■ Data to process:
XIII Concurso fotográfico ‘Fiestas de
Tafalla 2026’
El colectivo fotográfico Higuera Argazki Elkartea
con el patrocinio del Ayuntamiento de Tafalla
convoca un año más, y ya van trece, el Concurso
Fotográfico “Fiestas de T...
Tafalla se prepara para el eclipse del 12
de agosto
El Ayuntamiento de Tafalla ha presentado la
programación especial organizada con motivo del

■ What is needed: Rewrite all the rows above, replacing "Ayuntamiento" with "Consistorio" and leaving everything else unchanged.

■ Solution for this exercise:
XIII Concurso fotográfico ‘Fiestas de
Tafalla 2026’
El colectivo fotográfico Higuera Argazki Elkartea
con el patrocinio del Consistorio de Tafalla
convoca un año más, y ya van trece, el Concurso
Fotográfico “Fiestas de T...
Tafalla se prepara para el eclipse del 12
de agosto
El Consistorio de Tafalla ha presentado la
programación especial organizada con motivo del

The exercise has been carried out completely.